FILE - An Iranian policewoman (R) warns women about their clothing and hair during a crackdown to enforce Islamic dress code in Tehran, April 23, 2007.

Iranian police have cracked down on women posting pictures of themselves online with their hair uncovered.

Eight female models who posted photos of themselves uncovered have been arrested and charged with “un-Islamic acts.”

Women in Iran have been required to cover their hair in public ever since the 1979 revolution.

The move appears to be part of a broader effort by Iranian conservatives to strike at artists, journalists and other activists.

According to the BBC, Iran said the arrests were made to stem "threats to morality and the foundation of family” caused by social media.

The Associated Press reports the operation was called Spider II and focused on Instagram users.

The eight arrested were only a fraction of the 170 people that Iranian investigators said were involved with online modeling.

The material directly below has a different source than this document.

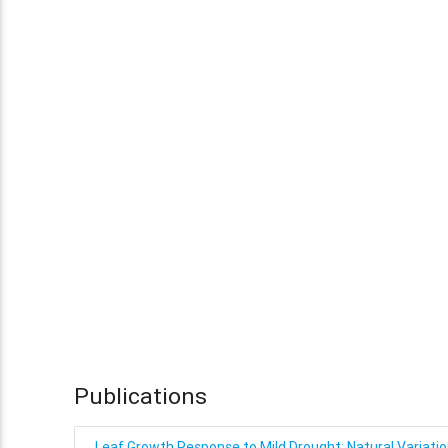
Publications
Leaf Growth Response to Mild Drought: Natural Variatio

A spokesman of the Iranian Centre for Surveying and Combating Organized Cyber Crimes, Mostafa Alizadeh, told the BBC that "sterilizing popular cyberspaces is on our agenda. We carried out this plan in 2013 with Facebook, and now Instagram is the focus." He said there would be more actions in the near future.

Neither Instagram nor its parent company, Facebook, have commented.

According to U.S.-based civil liberties watchdog Freedom House, access to the Internet in Iran is “not free” due to government imposed censorship.

In May of 2014, some young Iranians, both men and women, posted a video of themselves dancing to the popular Pharrell Williams song, “Happy.” They were arrested, given suspended sentences of six months and received 91 lashes.